## Teks Sumber
□ □ □

INTIMNEWS.COM, PANGKALAN BUN – Persoalan kenaikan tarif retribusi pasar yang tertuang dalam Peraturan Daerah (Perda) nomor 8 tahun 2023 menjadi sorotan utama para pedagang di Pangkalan Bun, Kabupaten Kotawaringin Barat (Kobar). Hingga akhir pembahasan dalam rapat dengar pendapat (RDP) yang berlangsung di DPRD Kobar pada Selasa, (9/7/2024), masih belum ada kesepakatan terkait nominal tarif yang dinilai memberatkan pedagang.
RDP yang berakhir hingga sore hari itu mempertemukan pihak eksekutif dari Pemerintah Kabupaten (Pemkab) Kobar dan legislatif dari DPRD, namun belum menghasilkan jawaban pasti. Mereka masih menunggu koordinasi dari Dinas Perdagangan Koperasi dan UKM (Disperindagkop) Pemkab Kobar dengan pemerintah provinsi Kalimantan Tengah untuk menentukan apakah pedagang bisa diberikan keringanan tarif yang lebih rendah dari yang ditetapkan dalam Perda nomor 8 tahun 2023.
Wakil Ketua I DPRD Kobar, Mulyadin, menyatakan bahwa keberatan yang disampaikan oleh Asosiasi Pedagang Pasar Pangkalan Bun (Aspek) dapat dimengerti.

□ □ □

Transkripsi isi halaman
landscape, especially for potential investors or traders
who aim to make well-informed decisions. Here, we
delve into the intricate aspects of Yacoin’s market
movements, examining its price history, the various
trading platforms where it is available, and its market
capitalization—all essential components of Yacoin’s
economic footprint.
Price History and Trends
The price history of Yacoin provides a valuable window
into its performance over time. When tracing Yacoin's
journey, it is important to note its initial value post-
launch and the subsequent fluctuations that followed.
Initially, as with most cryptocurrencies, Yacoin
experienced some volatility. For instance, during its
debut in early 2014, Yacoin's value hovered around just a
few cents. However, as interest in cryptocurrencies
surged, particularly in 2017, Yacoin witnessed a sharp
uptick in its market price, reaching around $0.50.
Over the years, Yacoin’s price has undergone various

□ □ □

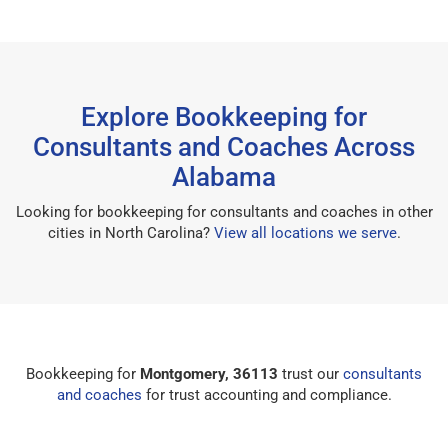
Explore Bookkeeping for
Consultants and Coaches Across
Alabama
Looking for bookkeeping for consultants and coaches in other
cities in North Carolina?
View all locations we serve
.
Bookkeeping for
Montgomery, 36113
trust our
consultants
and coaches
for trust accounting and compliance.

□ □ □

## Yang Perlu Dikerjakan
• 1. Dalam teks tentang kenaikan tarif retribusi pasar di Pangkalan Bun, peraturan daerah mana yang memuat kenaikan tarif tersebut?
• 2. Lanjutkan teks tentang kenaikan tarif retribusi pasar di Pangkalan Bun dari kalimat terakhir yang ditampilkan.

## Jawaban
• 1. Perda nomor 8 tahun 2023.

• 2.
“Terutama karena saat ini kunjungan pembeli ke pasar menurun. Fokus kami adalah bagaimana mengupayakan revisi tarif retribusi pasar yang diatur dalam Perda nomor 8 Tahun 2023, sehingga nominal tarif bisa kembali ke awal sesuai aspirasi asosiasi pedagang pasar,” jelas Mulyadin.
Namun demikian, Mulyadin mengakui bahwa pihaknya belum bisa memberikan jawaban pasti terkait apakah tarif baru yang diatur dalam Perda nomor 8 tahun 2023 dapat kembali ke nominal seperti saat pandemi COVID-19 yang diatur dalam Peraturan Bupati (Perbup) nomor 9 tahun 2021.
Ketua Asosiasi Pedagang Pasar Pangkalan Bun Kabupaten Kobar, Mustafa Albanjarie, mengungkapkan bahwa pihaknya sudah menunggu lebih dari dua bulan untuk mendapatkan kejelasan terkait tuntutan agar tarif retribusi pasar dapat kembali seperti semula atau adanya penundaan penerapan tarif.
“Namun, karena ada aturan yang menyatakan bahwa revisi Perda baru bisa dilakukan minimal dua tahun setelah disahkan, kami harus menunggu konsultasi lebih lanjut dengan pemerintah provinsi bahkan hingga Kementerian Dalam Negeri,” urai Mustafa.
Meski demikian, Mustafa menyatakan bahwa pihaknya akan menerima ketentuan tersebut jika memang demikian adanya. “Kami berharap pemerintah memahami bahwa penerapan tarif retribusi ini tidak memberatkan pedagang. Kami berharap jawaban secepatnya setelah dinas terkait berkoordinasi dengan pihak provinsi,” tutur Mustafa.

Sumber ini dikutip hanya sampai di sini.